Material shown:
- - -

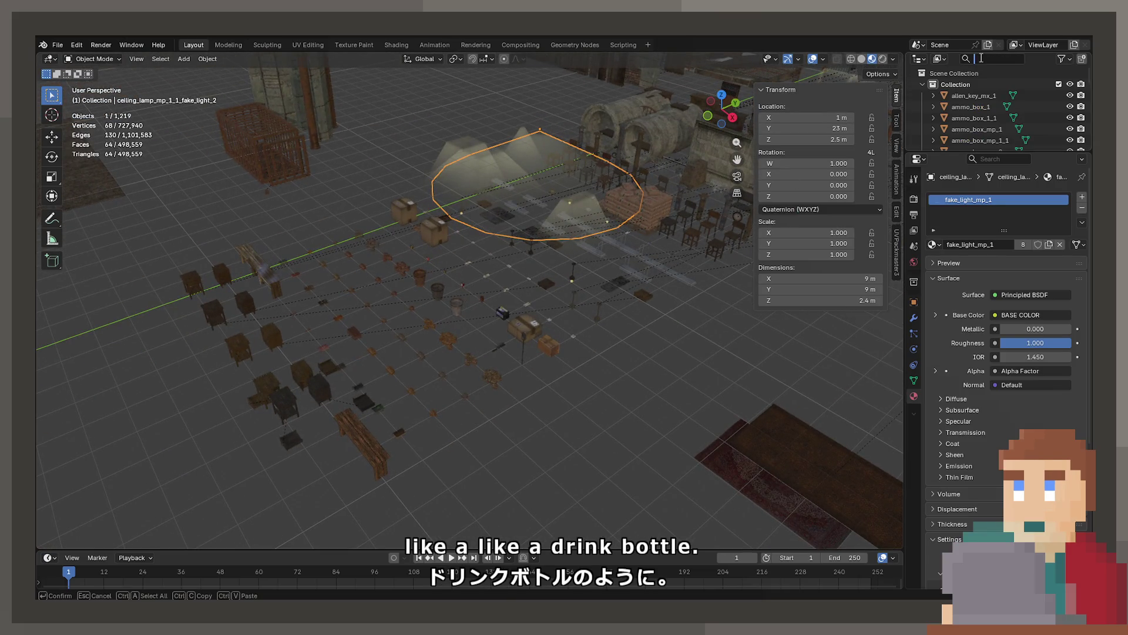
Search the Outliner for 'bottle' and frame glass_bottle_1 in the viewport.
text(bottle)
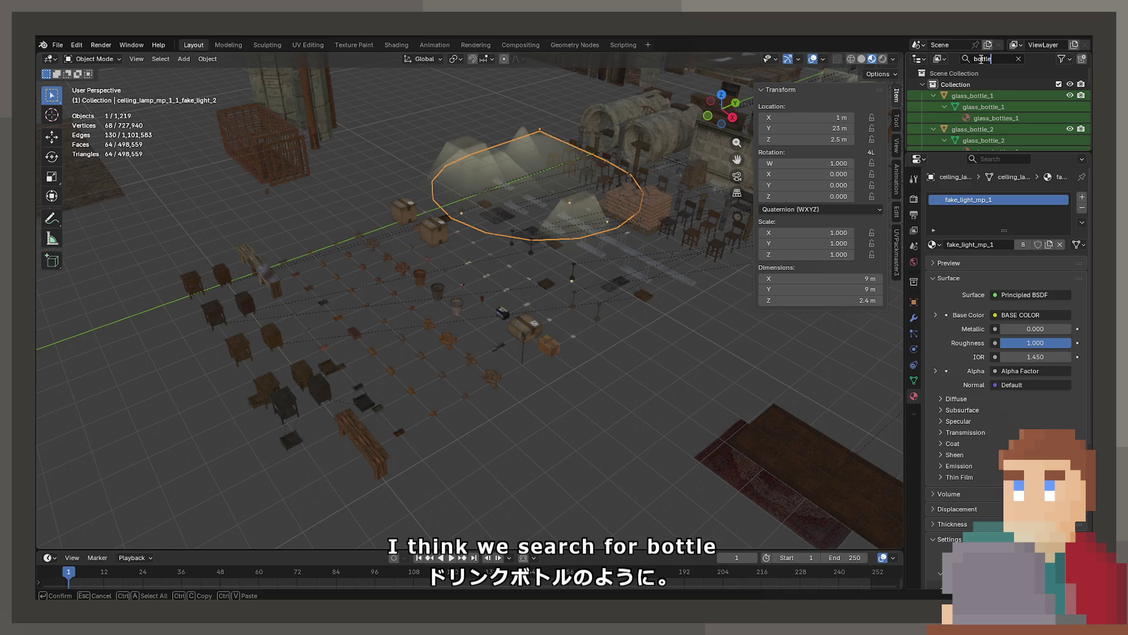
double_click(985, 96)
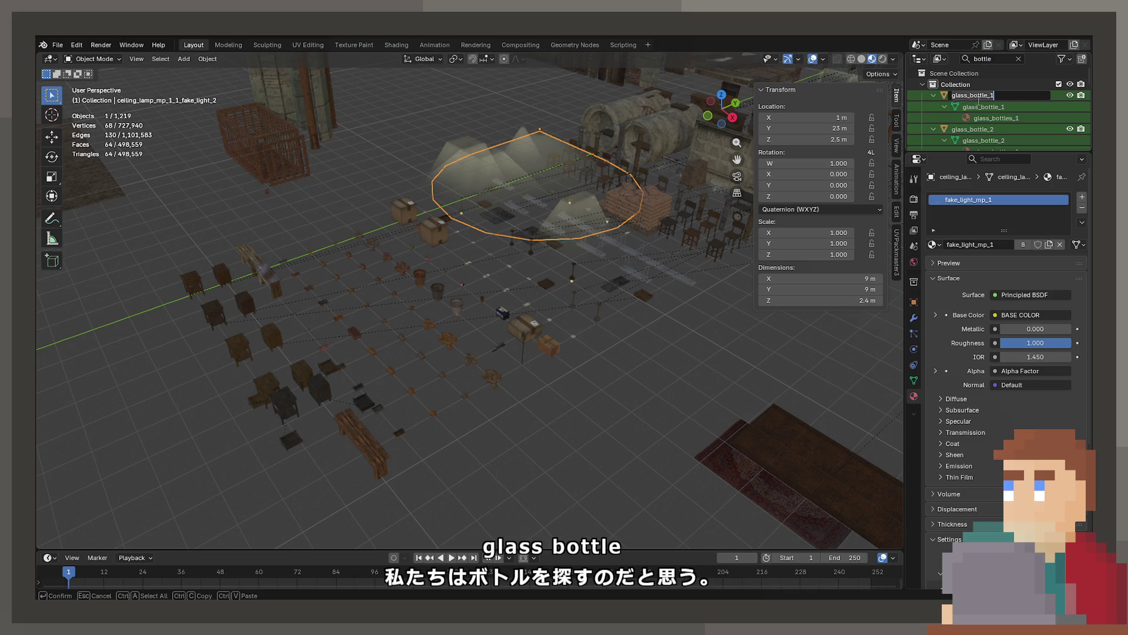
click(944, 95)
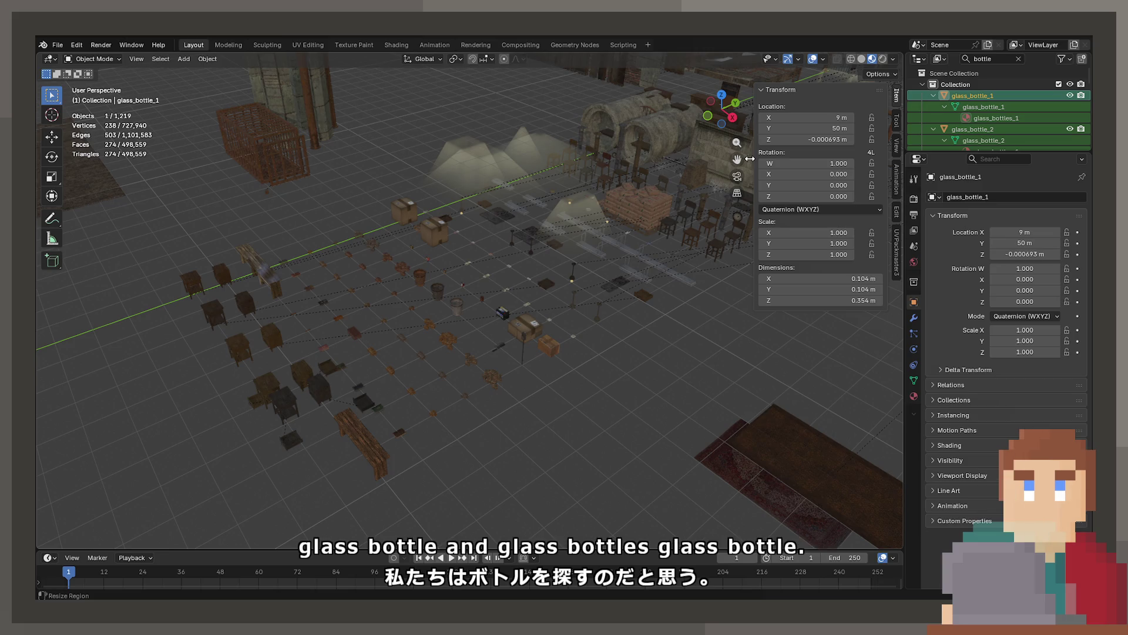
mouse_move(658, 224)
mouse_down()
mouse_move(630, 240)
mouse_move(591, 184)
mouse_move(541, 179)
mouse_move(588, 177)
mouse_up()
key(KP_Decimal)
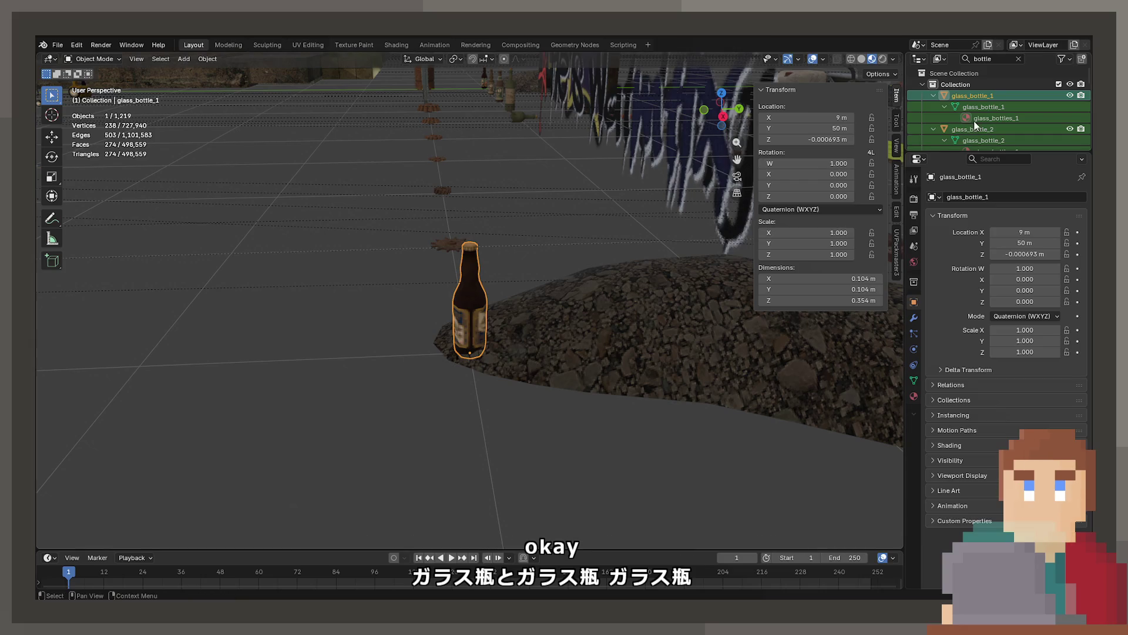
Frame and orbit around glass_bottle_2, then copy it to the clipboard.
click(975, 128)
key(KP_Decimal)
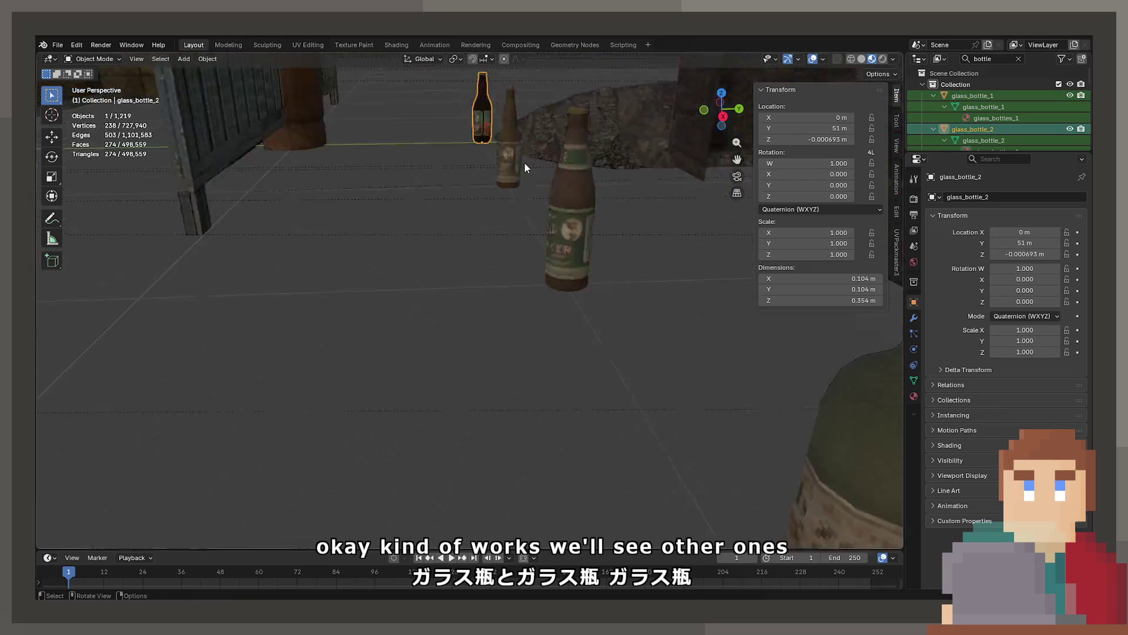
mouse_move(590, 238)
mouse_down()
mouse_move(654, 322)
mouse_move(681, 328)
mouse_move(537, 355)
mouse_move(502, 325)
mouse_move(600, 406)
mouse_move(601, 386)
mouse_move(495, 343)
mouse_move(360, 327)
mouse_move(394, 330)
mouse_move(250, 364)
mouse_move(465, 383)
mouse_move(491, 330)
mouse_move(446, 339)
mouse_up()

- - -

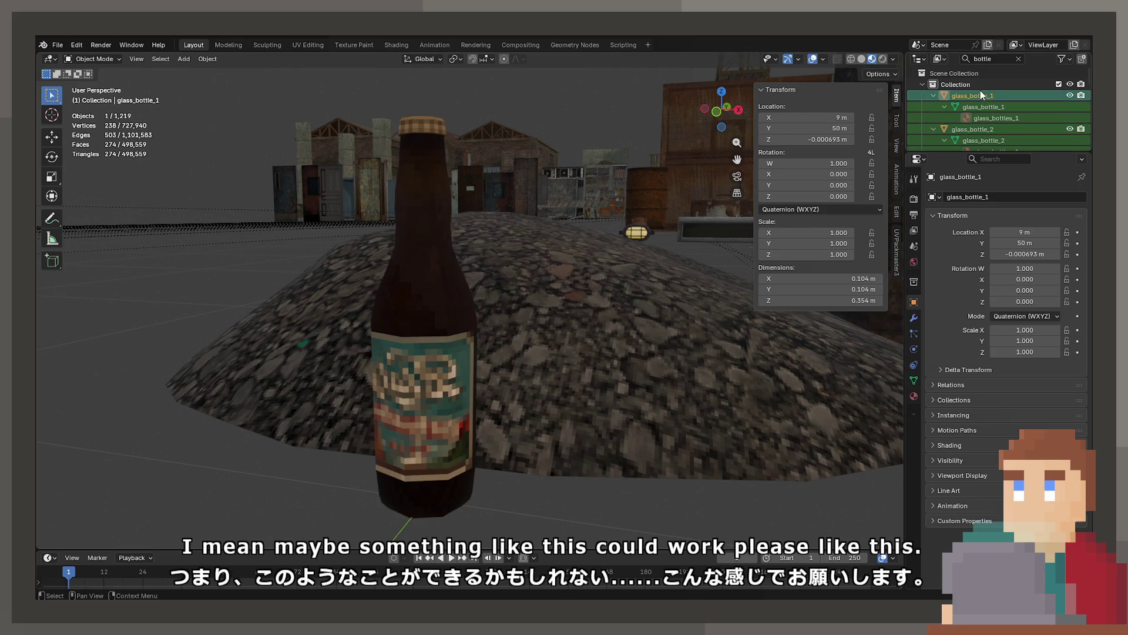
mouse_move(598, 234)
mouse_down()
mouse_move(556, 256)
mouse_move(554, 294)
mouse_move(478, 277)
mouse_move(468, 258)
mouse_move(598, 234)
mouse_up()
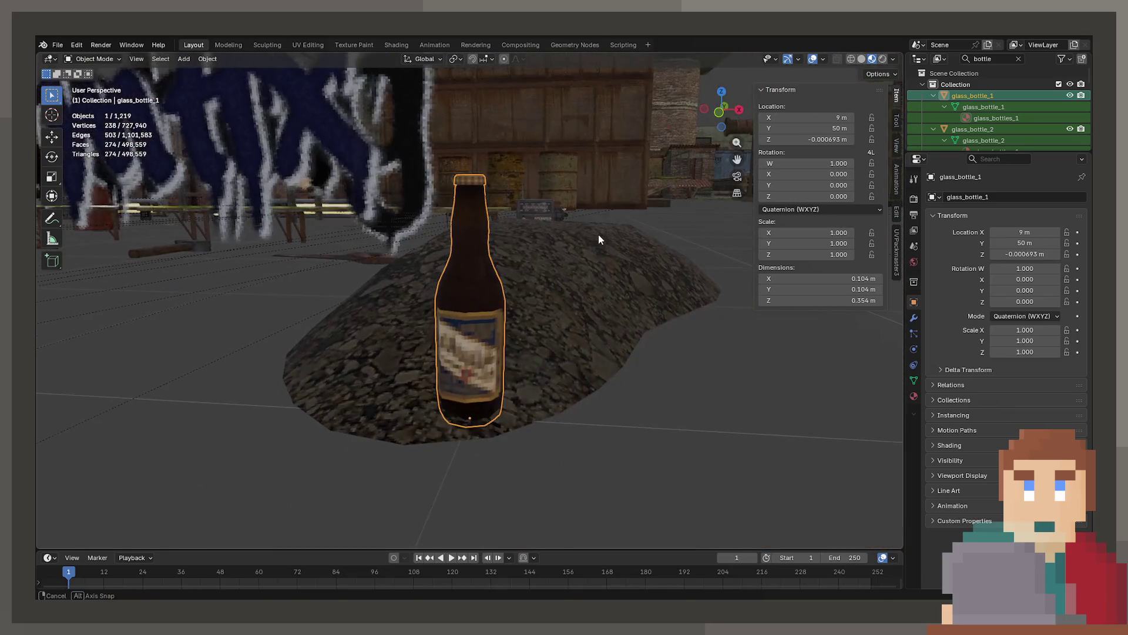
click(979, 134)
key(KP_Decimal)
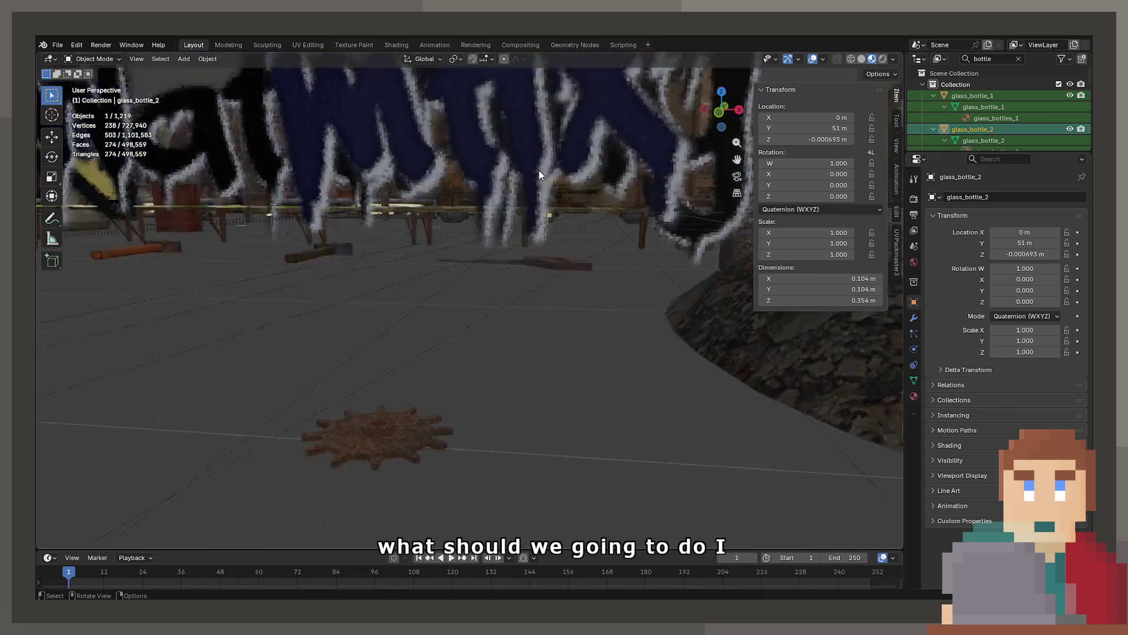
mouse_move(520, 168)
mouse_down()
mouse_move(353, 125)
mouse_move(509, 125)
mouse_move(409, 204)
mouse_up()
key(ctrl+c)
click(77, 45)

- - -

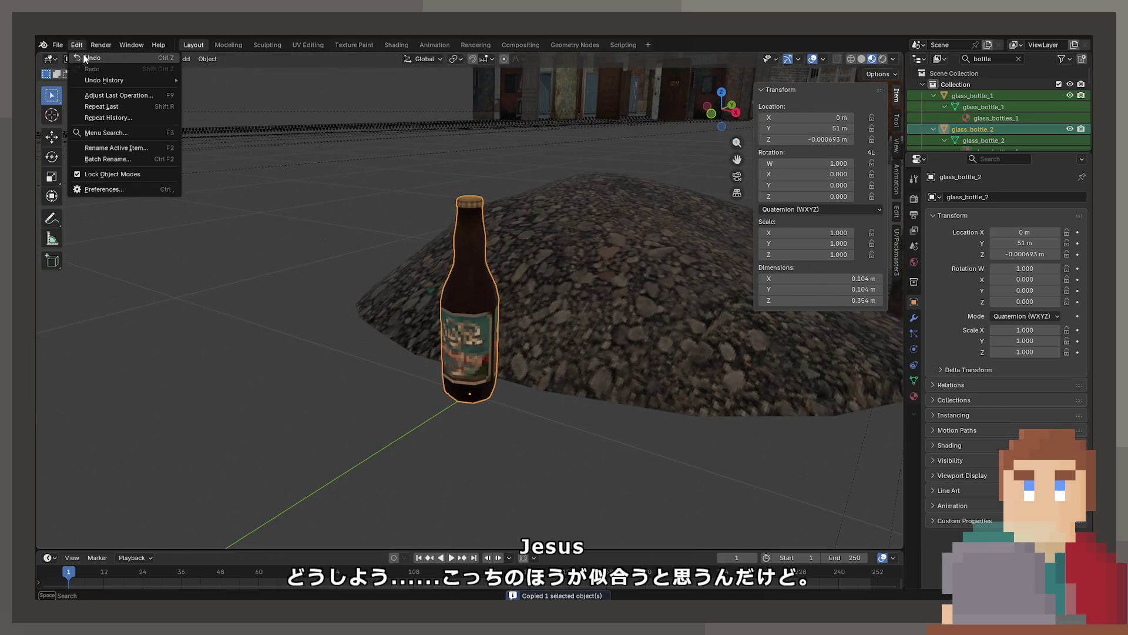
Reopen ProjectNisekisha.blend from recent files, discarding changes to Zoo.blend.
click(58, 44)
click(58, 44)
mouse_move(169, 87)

- - -

Task item: Each line in the listing above from the one containing "Reopen ProjectNisekisha.blend from" through the one containing "mouse_move(169, 87)" should be repeated exactly, and no other line.

Your solution:
Reopen ProjectNisekisha.blend from recent files, discarding changes to Zoo.blend.
click(58, 44)
click(58, 44)
mouse_move(169, 87)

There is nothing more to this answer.